Activity 5: Rumi
Activity time: 15 minutes
Materials for Activity
- A copy of Singing the Living Tradition, the Unitarian Universalist hymnbook
- Optional: A tape or CD of Sufi music and the equipment to play it
- Blank paper
- Crayons or color markers
Preparation for Activity
- Find suggestions to research Sufi music in Leader Resources.
- Be ready to sing, or lead the children in singing "Come, Come Whoever You Are," Hymn 188 in Singing the Living Tradition.
- If the children do not already know the song, decide whether you want to teach it to them or simply to sing it so they can hear it.
Description of Activity
The children will discover a way Unitarian Universalism connects to Islam as a source.
Tell the children that a Muslim poet named Rumi once wrote some words that many Unitarian Universalist congregations now like to sing. Say:
Rumi wrote poems in the Arabic language, almost a thousand years ago. His full name was Jalal ad-Din Muhammad Rumi. We sing the words in English. The song is our Unitarian Universalist hymn, "Come, Come Whoever You Are".
If the children learned Hymn 188 in Session 12: John Murray, they may be able to sing it with you. If they haven't learned it, you can teach it to them. Teach the children Hymn 188 by singing one line at a time and then asking them to repeat the line. Then sing the whole song together several times. If they, and you, know it well, you may like to sing it as a round.
Now tell the children you will read the words the way they sound in the Rumi poem. Share the poem with the class.

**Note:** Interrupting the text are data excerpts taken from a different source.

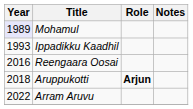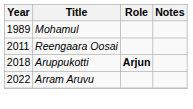Mohamul | Year: lavender background -> no background
- row: 1993 | Ippadikku Kaadhil
Reengaara Oosai | Year: 2016 -> 2011
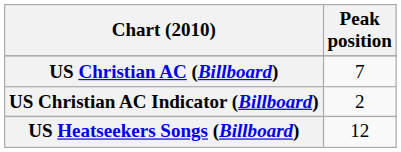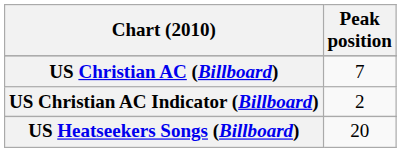US Heatseekers Songs (Billboard) | Peak position: 12 -> 20
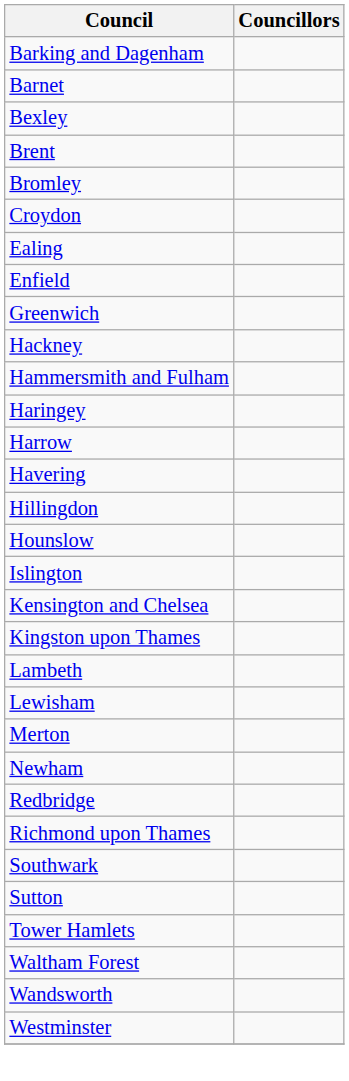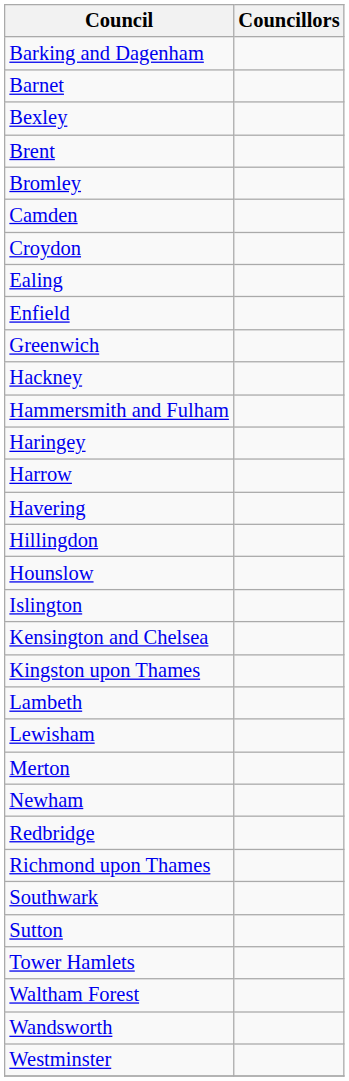+ row: Camden
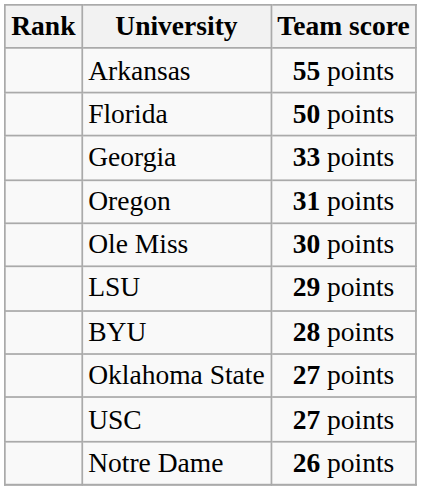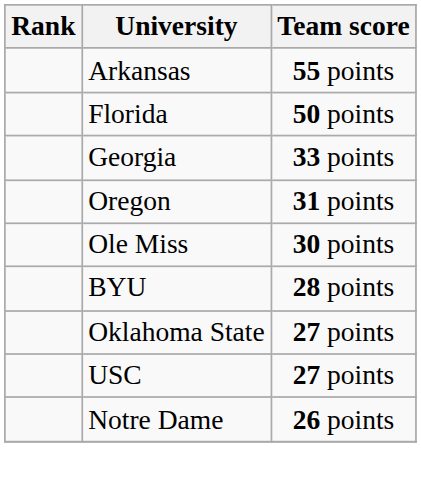- row: LSU | 29 points
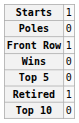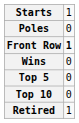Front Row | column 2: normal -> bold
rows swapped: Top 10 <-> Retired
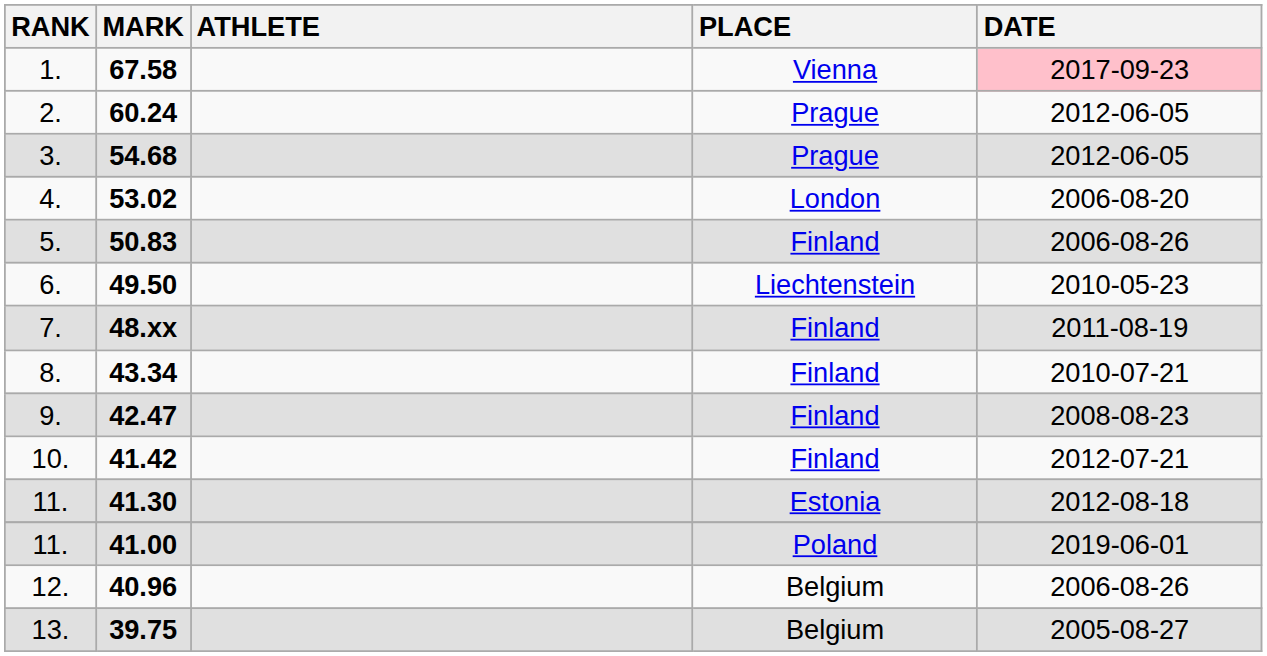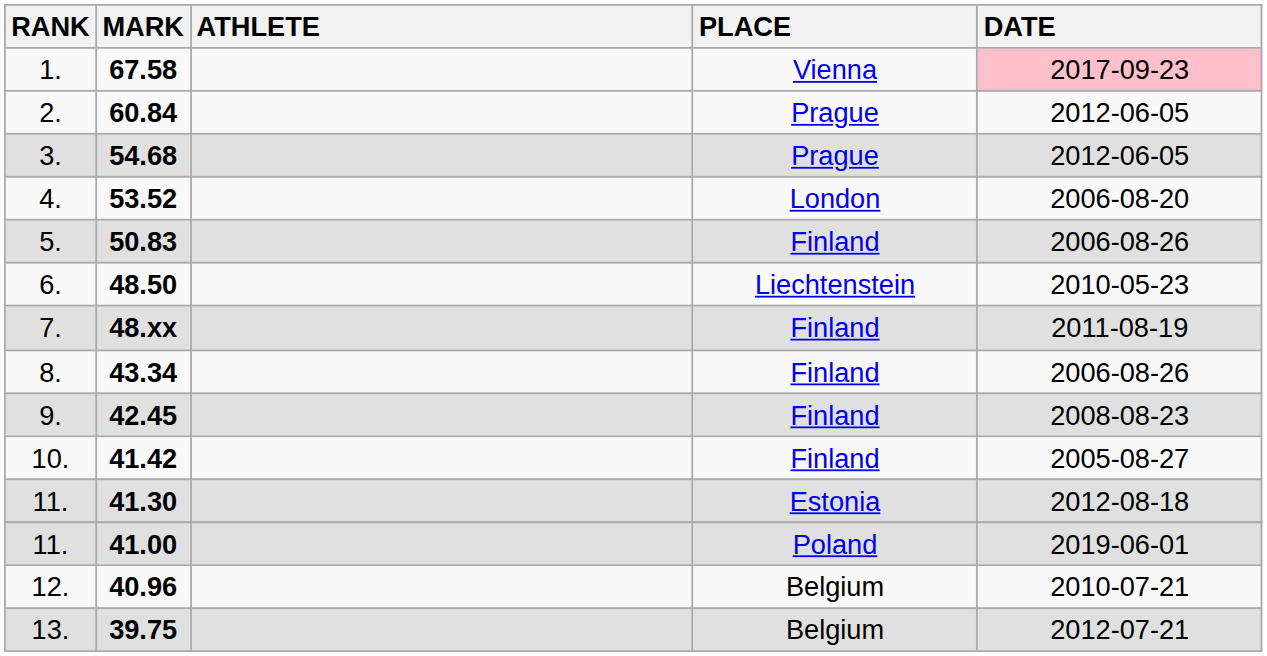2. | MARK: 60.24 -> 60.84
4. | MARK: 53.02 -> 53.52
6. | MARK: 49.50 -> 48.50
8. | DATE: 2010-07-21 -> 2006-08-26
9. | MARK: 42.47 -> 42.45
10. | DATE: 2012-07-21 -> 2005-08-27
12. | DATE: 2006-08-26 -> 2010-07-21
13. | DATE: 2005-08-27 -> 2012-07-21
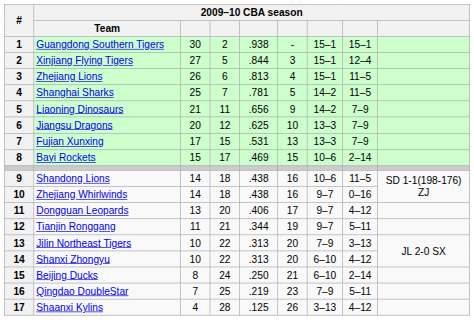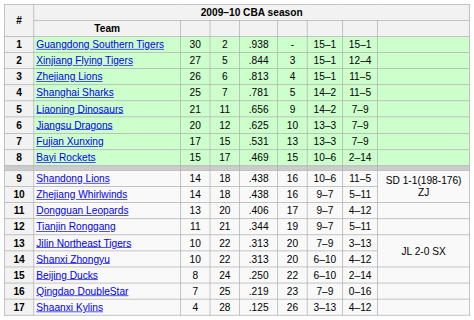Zhejiang Whirlwinds | column 8: 0–16 -> 5–11
Beijing Ducks | column 6: 21 -> 22
Qingdao DoubleStar | column 8: 5–11 -> 0–16
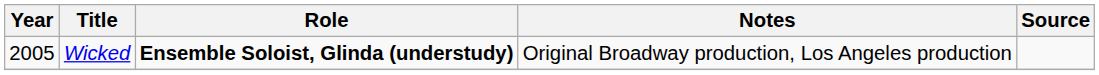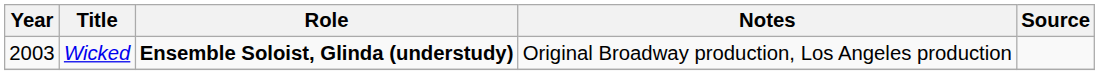Wicked | Year: 2005 -> 2003
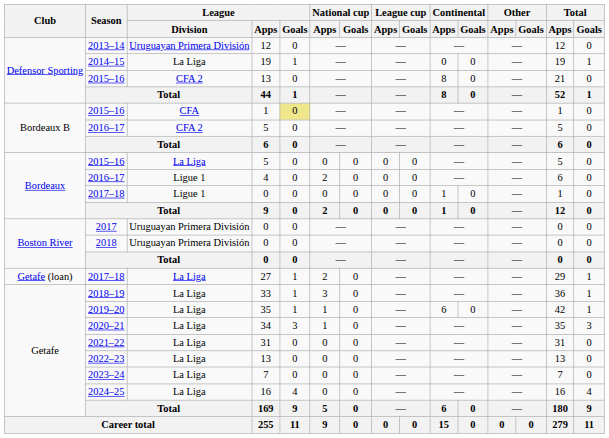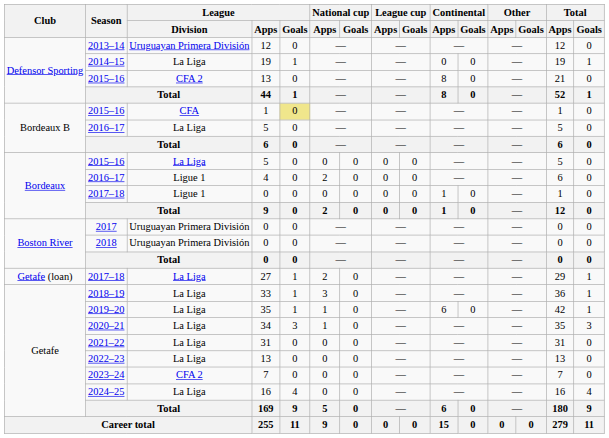2016–17 / 5 | League / Division: CFA 2 -> La Liga
2023–24 | League / Division: La Liga -> CFA 2
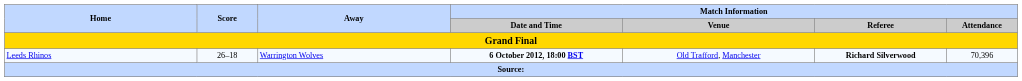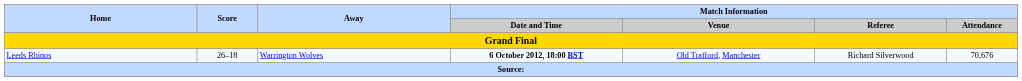Leeds Rhinos | Match Information / Referee: bold -> normal
Leeds Rhinos | Match Information / Attendance: 70,396 -> 70,676
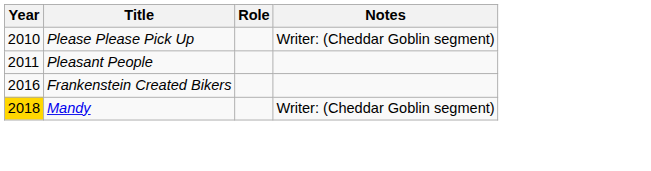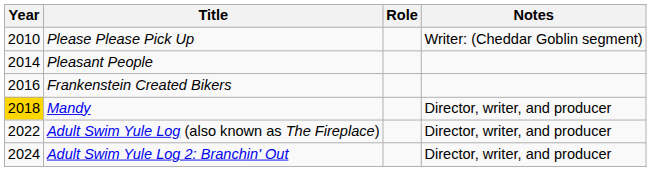Pleasant People | Year: 2011 -> 2014
Mandy | Notes: Writer: (Cheddar Goblin segment) -> Director, writer, and producer
+ row: 2022 | Adult Swim Yule Log (also known as The Fireplace) | Director, writer, and producer
+ row: 2024 | Adult Swim Yule Log 2: Branchin' Out | Director, writer, and producer
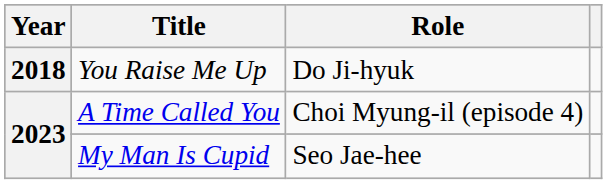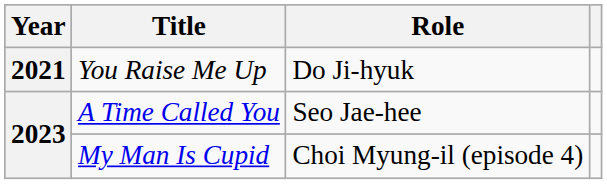You Raise Me Up | Year: 2018 -> 2021
A Time Called You | Role: Choi Myung-il (episode 4) -> Seo Jae-hee
My Man Is Cupid | Role: Seo Jae-hee -> Choi Myung-il (episode 4)
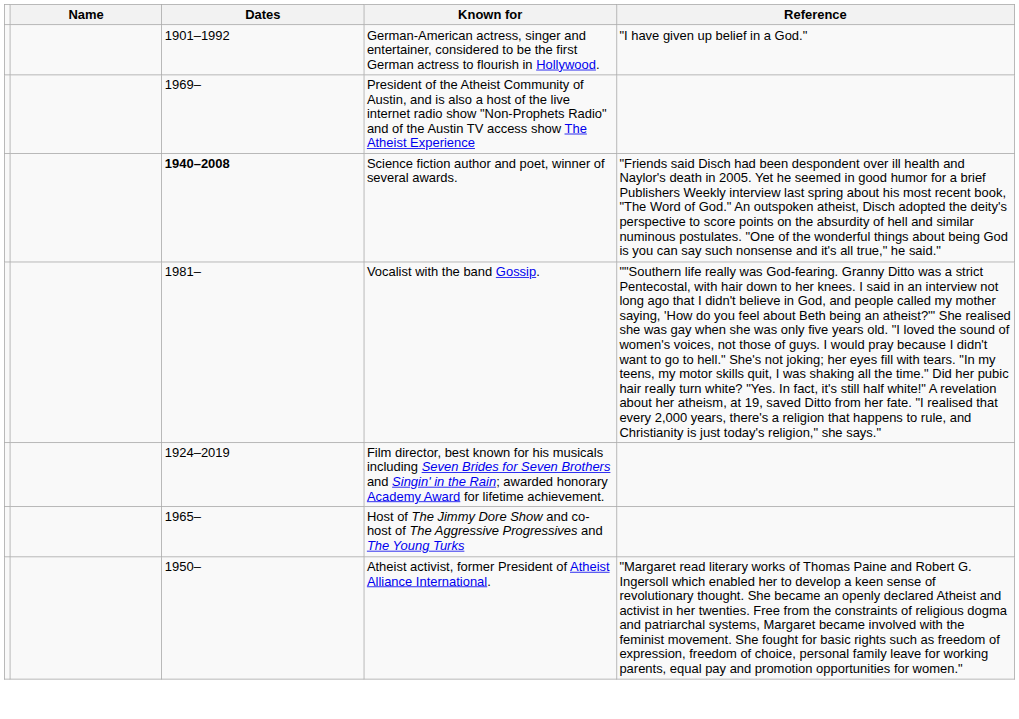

Come, Come whoever you are.
Worshiper, Wanderer, Lover of Leaving;
Ours is not a caravan of despair.
Though you have broken your vows a thousand times...
Come, come again, come
Rumi wrote poetry as a way to talk about love. Mohammad's love for Makkah was a driving force behind his wish to bring Islam to the city. Islam, like Christianity and Judaism, believes in the importance of love. In that way, Unitarian Universalism is similar to all of these three religions.
Invite the children to sit at worktables and draw a picture about love. Distribute paper and crayons or color markers. To help children get started, you may ask some questions such as:
- What color reminds you of love?
- Do you think of love in a particular place? Indoors? Outdoors?
- What animal reminds you of love?
To structure the assignment more, you can have children work in selected colors only. Challenge different children to draw "red love," "blue love," "yellow love," etc.
If have a CD or tape of Sufi music, tell children what they will hear, and play the music while they draw.